The influence of calorie and physical activity labelling on snack and beverage choices.Appetite 2017; 112:52-58A
Much research suggests nutrition labelling does not influence lower energy food choice. This study aimed to assess the impact of physical activity based and kilocalorie (Kcal) based labels on the energy content of snack food and beverage choices made.
An independent-groups design, utilizing an online questionnaire platform tested 458 UK adults (87 men), aged 18-64 years (mean: 30 years) whose BMI ranged from 16 to 41 kg/m2 (mean: 24 kg/m2). Participants were randomized to one of four label information conditions (no label, Kcal label, physical activity label [duration of walking required to burn the Kcal in the product], Kcal and physical activity label) and were asked to choose from higher and lower energy options for a series of items.

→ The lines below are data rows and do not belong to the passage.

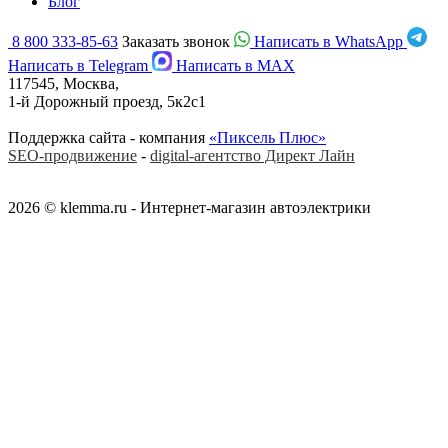
Блог
8 800 333-85-63
Заказать звонок
Написать в WhatsApp
Написать в Telegram
Написать в MAX
117545, Москва,
1-й Дорожный проезд, 5к2с1
Поддержка сайта - компания
«Пиксель Плюс»
SEO-продвижение
-
digital-агентство Директ Лайн
2026 © klemma.ru - Интернет-магазин автоэлектрики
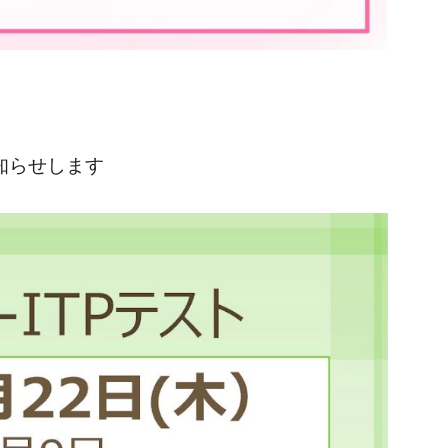
知らせします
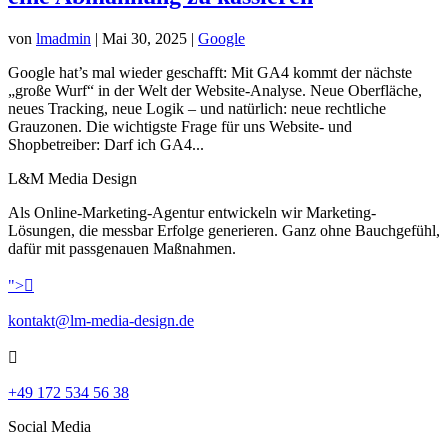
von
lmadmin
|
Mai 30, 2025
|
Google
Google hat’s mal wieder geschafft: Mit GA4 kommt der nächste
„große Wurf“ in der Welt der Website-Analyse. Neue Oberfläche,
neues Tracking, neue Logik – und natürlich: neue rechtliche
Grauzonen. Die wichtigste Frage für uns Website- und
Shopbetreiber: Darf ich GA4...
L&M Media Design
Als Online-Marketing-Agentur entwickeln wir Marketing-
Lösungen, die messbar Erfolge generieren. Ganz ohne Bauchgefühl,
dafür mit passgenauen Maßnahmen.
">

kontakt@lm-media-design.de

+49 172 534 56 38
Social Media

Label condition significantly affected low vs. high-energy product selection of snack foods (p < 0.001) and beverages (p < 0.001). The physical activity label condition resulted in significantly lower energy snack and beverage choices than the Kcal label condition (p < 0.001). This effect was found across the full sample and persisted even when participants' dietary restraint, BMI, gender, socioeconomic status, habitual physical activity, calorie and numerical literacy were controlled.
The provision of physical activity information appeared most effective in influencing the selection of lower Kcal snack food and beverage items, when compared with no information or Kcal information. These findings could inform the debate around potential legislative policies to facilitate healthier nutritional choices at a population level.